Description:
After the Serbian Informatics Olympiad, Aleksa was very sad, because he didn't win a medal (he didn't know stack), so Vasilije came to give him an easy problem, just to make his day better.
Vasilije gave Aleksa a positive integer $$$n$$$ ($$$n \ge 3$$$) and asked him to construct a strictly increasing array of size $$$n$$$ of positive integers, such that
- $$$3\cdot a_{i+2}$$$ is not divisible by $$$a_i+a_{i+1}$$$ for each $$$i$$$ ($$$1\le i \le n-2$$$).
Since Aleksa thinks he is a bad programmer now, he asked you to help him find such an array.
Input Format:
Each test consists of multiple test cases. The first line contains a single integer $$$t$$$ ($$$1 \le t \le 10^4$$$) — the number of test cases. The description of test cases follows.

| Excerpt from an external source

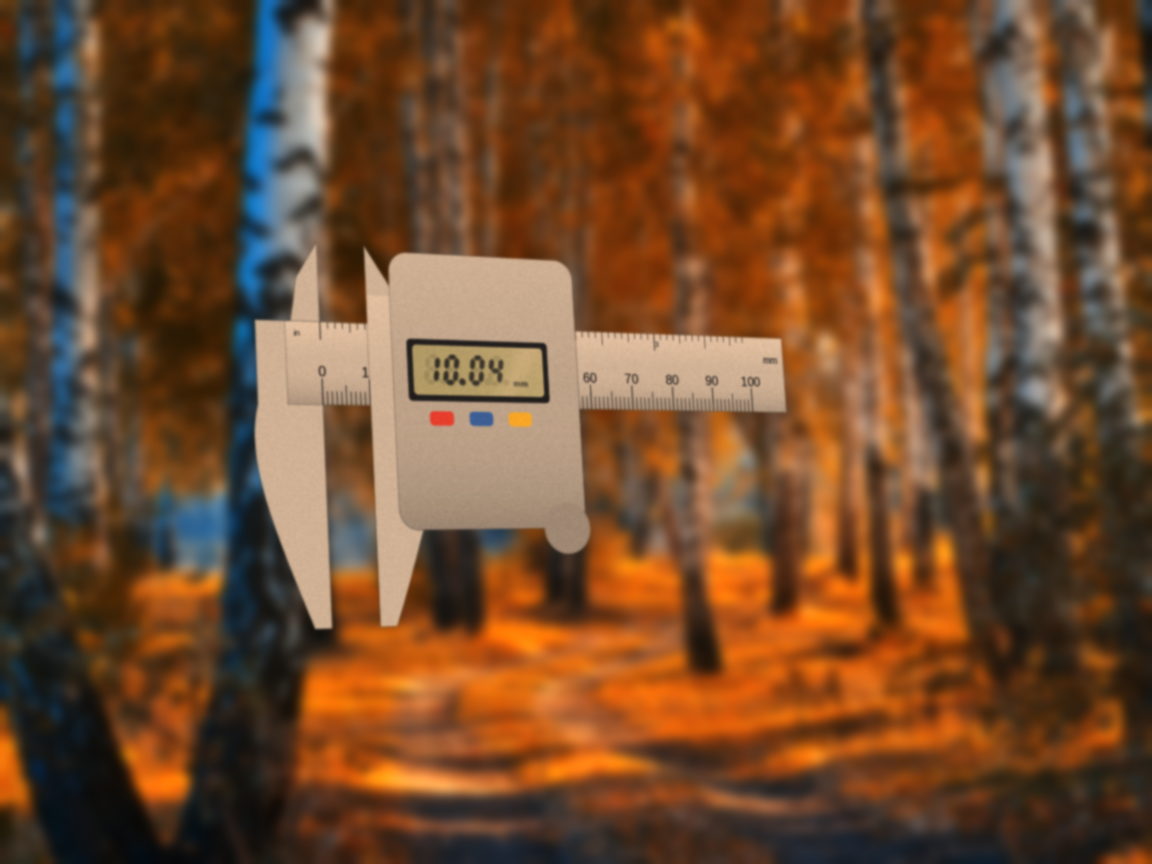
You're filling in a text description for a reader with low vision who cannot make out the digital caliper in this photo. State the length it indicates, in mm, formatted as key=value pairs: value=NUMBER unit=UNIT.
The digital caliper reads value=10.04 unit=mm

The first line of each test case contains a single integer $$$n$$$ ($$$3 \le n \le 2 \cdot 10^5$$$) — the number of elements in array.
It is guaranteed that the sum of $$$n$$$ over all test cases does not exceed $$$2 \cdot 10^5$$$.
Output Format:
For each test case, output $$$n$$$ integers $$$a_1, a_2, a_3, \dots, a_n$$$ ($$$1 \le a_i \le 10^9$$$).

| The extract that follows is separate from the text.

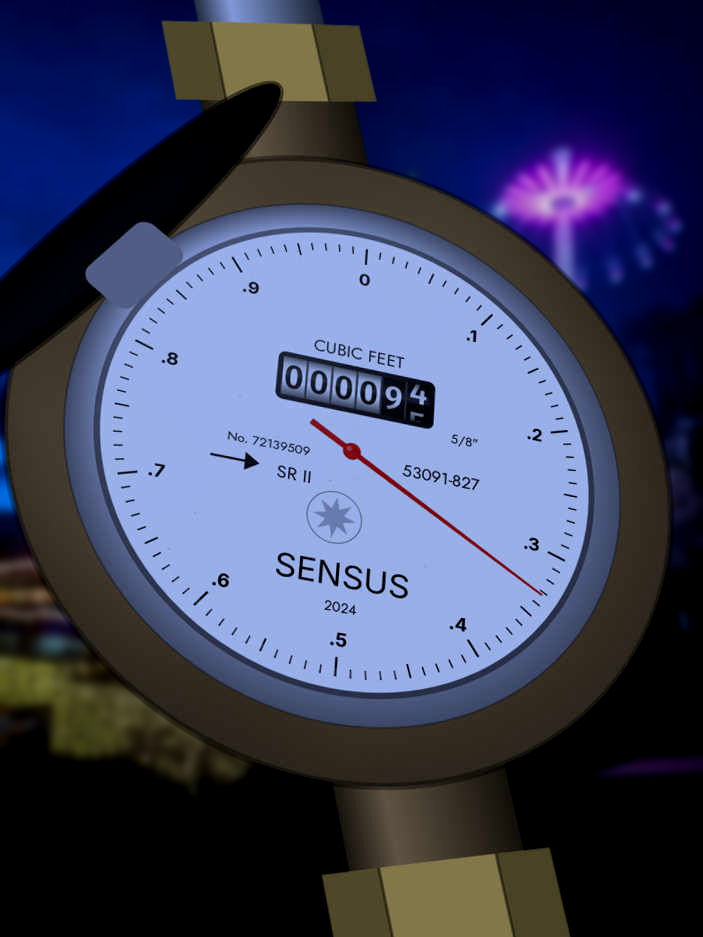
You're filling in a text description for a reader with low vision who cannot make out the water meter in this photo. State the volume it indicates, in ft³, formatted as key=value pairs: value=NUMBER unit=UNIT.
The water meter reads value=94.33 unit=ft³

It can be proved that the solution exists for any $$$n$$$. If there are multiple solutions, output any of them.
Note:
In the first test case, $$$a_1=6$$$, $$$a_2=8$$$, $$$a_3=12$$$, so $$$a_1+a_2=14$$$ and $$$3 \cdot a_3=36$$$, so $$$3 \cdot a_3$$$ is not divisible by $$$a_1+a_2$$$.